# Page segmentation data
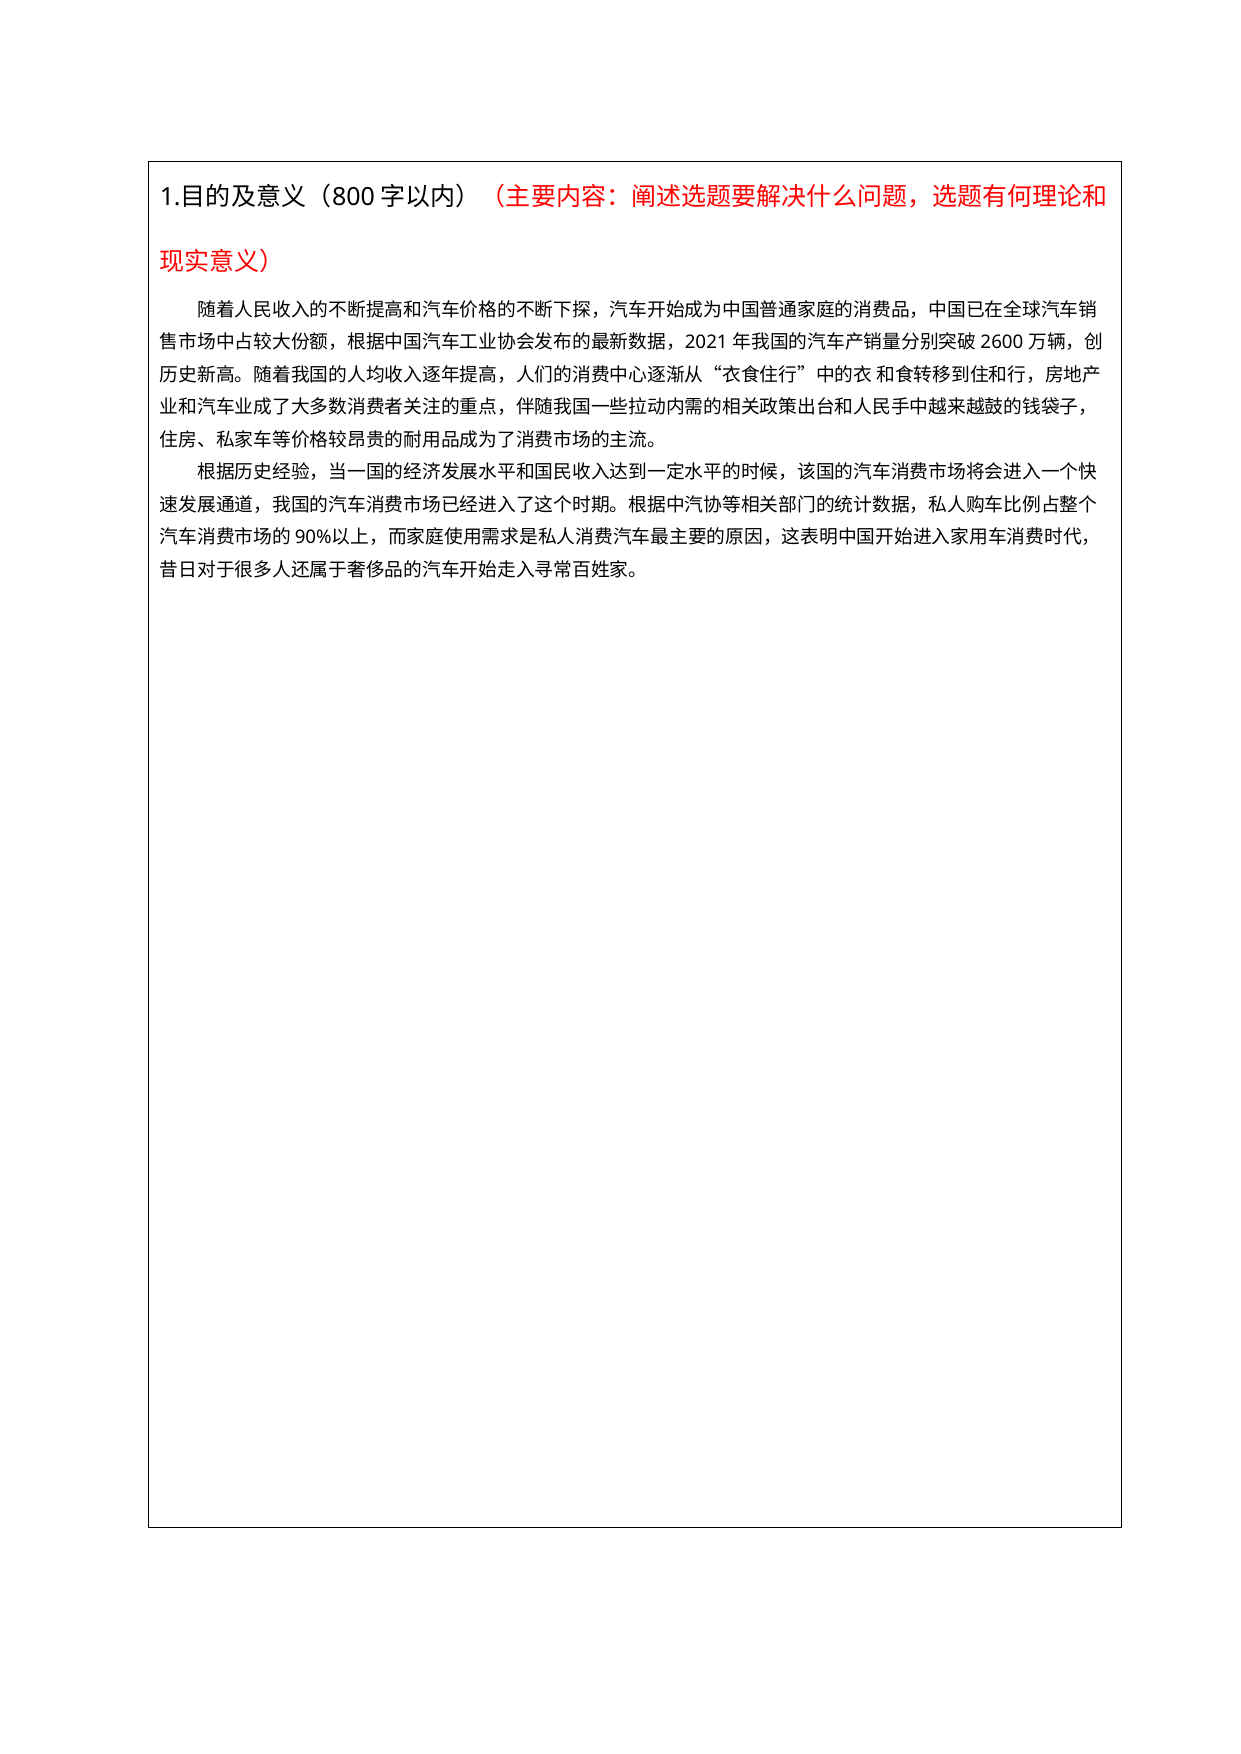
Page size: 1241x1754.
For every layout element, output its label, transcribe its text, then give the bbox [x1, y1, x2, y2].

table_header 1.目的及意义（800字以内）（主要内容：阐述选题要解决什么问题，选题有何理论和现实意义） 随着人民收入的不断提高和汽车价格的不断下探，汽车开始成为中国普通家庭的消费品，中国已在全球汽车销售市场中占较大份额，根据中国汽车工业协会发布的最新数据，2021 年我国的汽车产销量分别突破 2600 万辆，创历史新高。随着我国的人均收入逐年提高，人们的消费中心逐渐从“衣食住行”中的衣 和食转移到住和行，房地产业和汽车业成了大多数消费者关注的重点，伴随我国一些拉动内需的相关政策出台和人民手中越来越鼓的钱袋子，住房、私家车等价格较昂贵的耐用品成为了消费市场的主流。 根据历史经验，当一国的经济发展水平和国民收入达到一定水平的时候，该国的汽车消费市场将会进入一个快速发展通道，我国的汽车消费市场已经进入了这个时期。根据中汽协等相关部门的统计数据，私人购车比例占整个汽车消费市场的90%以上，而家庭使用需求是私人消费汽车最主要的原因，这表明中国开始进入家用车消费时代，昔日对于很多人还属于奢侈品的汽车开始走入寻常百姓家。 [149, 162, 1121, 1527]
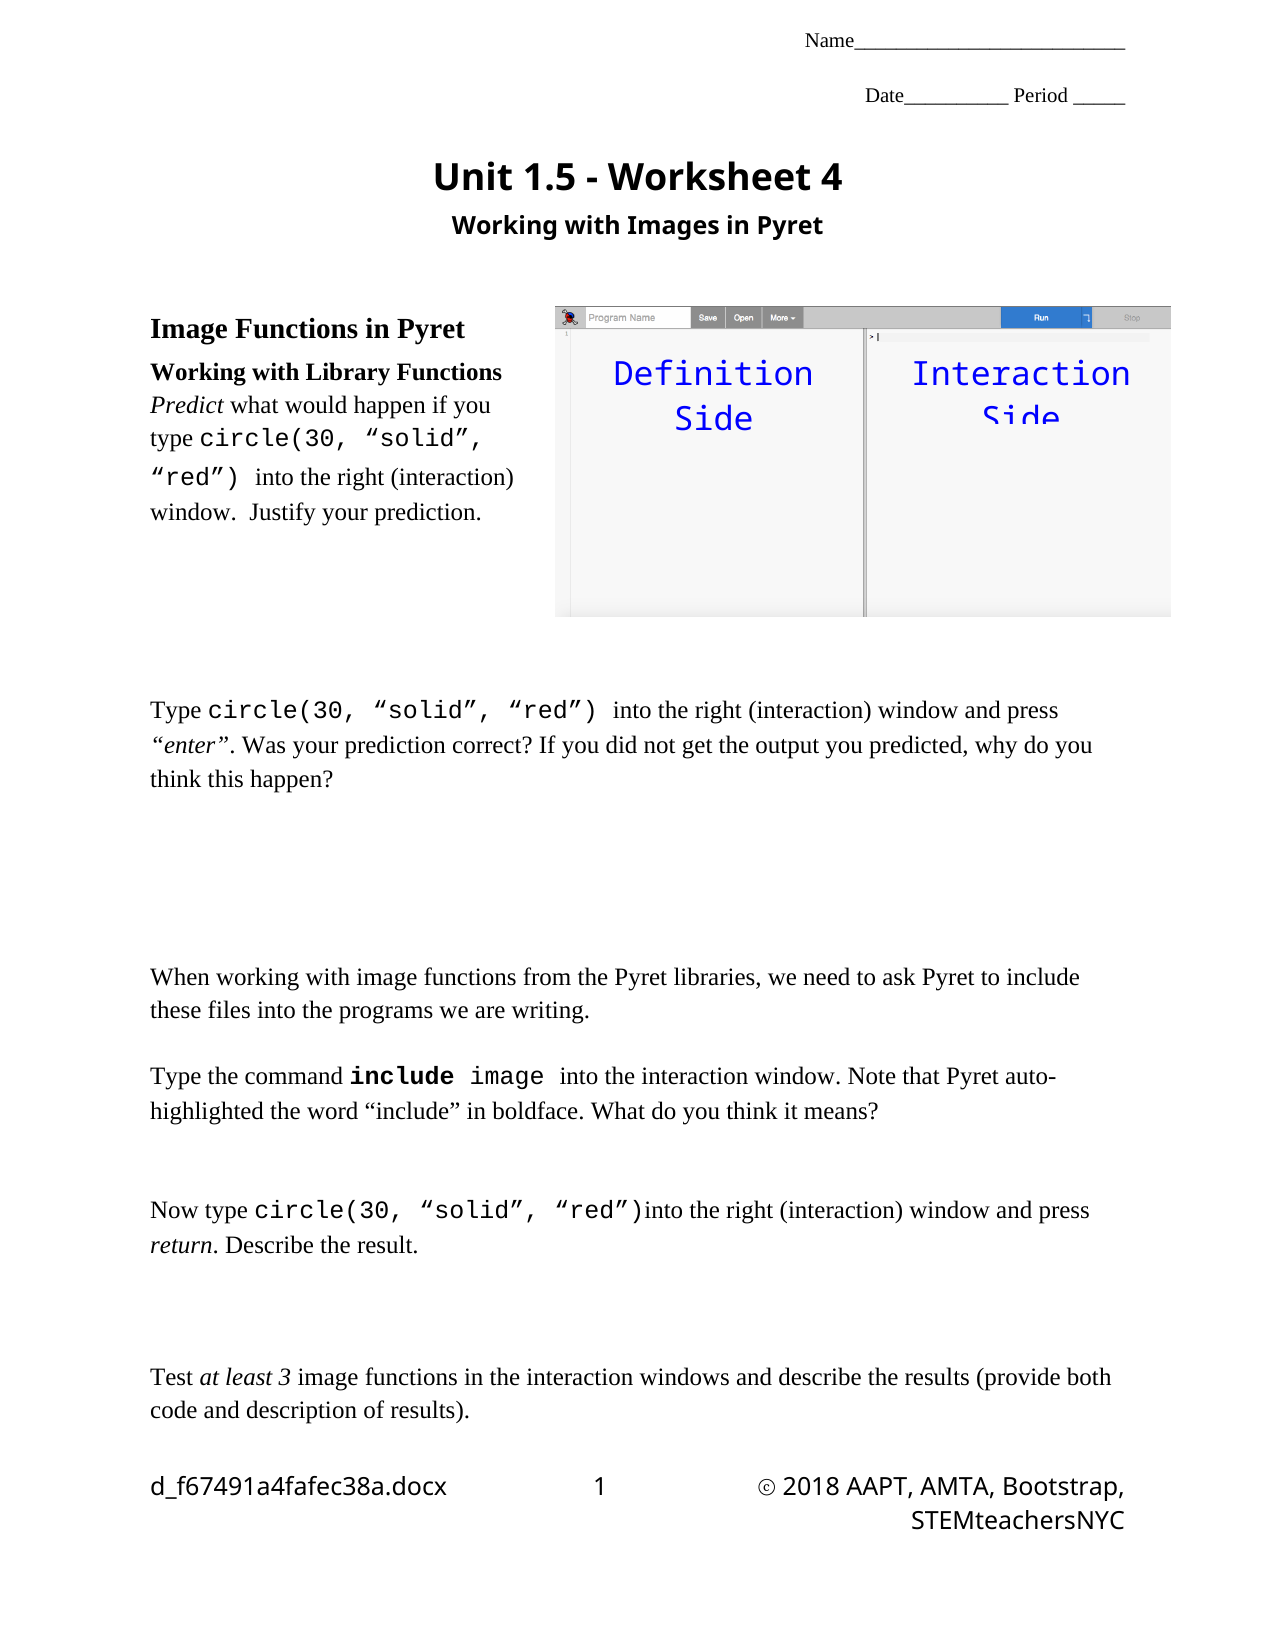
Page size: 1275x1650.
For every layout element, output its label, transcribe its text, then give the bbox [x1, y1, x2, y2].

text Working with Library Functions [150, 357, 1125, 386]
subtitle Image Functions in Pyret [150, 311, 1125, 344]
text Predict what would happen if you type circle(30, “solid”, “red”) into the right (interaction) window. Justify your prediction. [150, 390, 1125, 526]
text Test at least 3 image functions in the interaction windows and describe the results (provide both code and description of results). [150, 1362, 1125, 1424]
title Unit 1.5 - Worksheet 4 [150, 150, 1125, 201]
text Type the command include image into the interaction window. Note that Pyret auto-highlighted the word “include” in boldface. What do you think it means? [150, 1061, 1125, 1125]
title Working with Images in Pyret [150, 207, 1125, 241]
text Type circle(30, “solid”, “red”) into the right (interaction) window and press “enter”. Was your prediction correct? If you did not get the output you predicted, why do you think this happen? [150, 696, 1125, 792]
text When working with image functions from the Pyret libraries, we need to ask Pyret to include these files into the programs we are writing. [150, 962, 1125, 1023]
text Now type circle(30, “solid”, “red”)into the right (interaction) window and press return. Describe the result. [150, 1195, 1125, 1259]
picture [555, 306, 1171, 617]
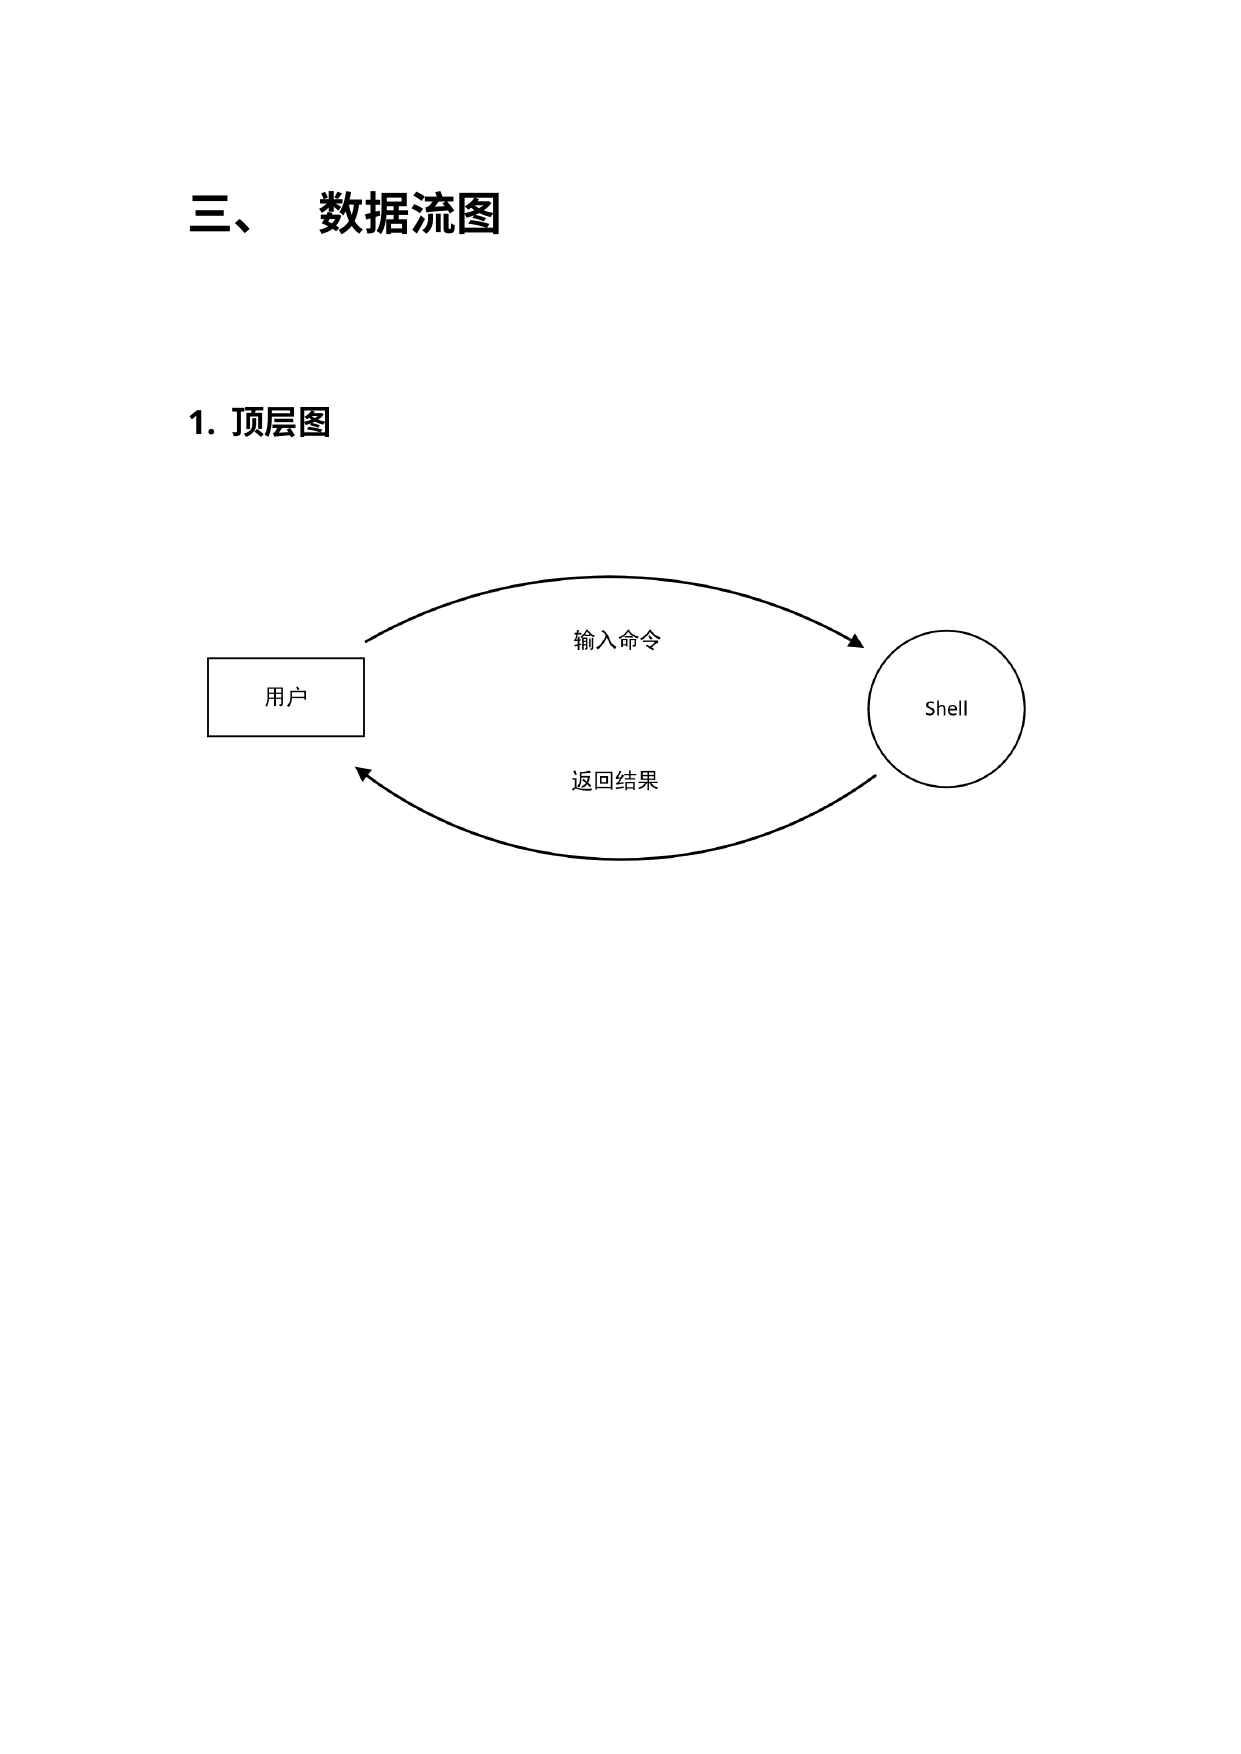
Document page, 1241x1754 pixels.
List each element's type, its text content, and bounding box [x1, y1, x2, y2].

subtitle 顶层图 [187, 387, 1053, 452]
picture [187, 514, 1053, 881]
subtitle 数据流图 [187, 162, 1053, 259]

# What you should do
Count up the lines in the records that contain the word "size" and reply with that figure only.

# Exercise response
2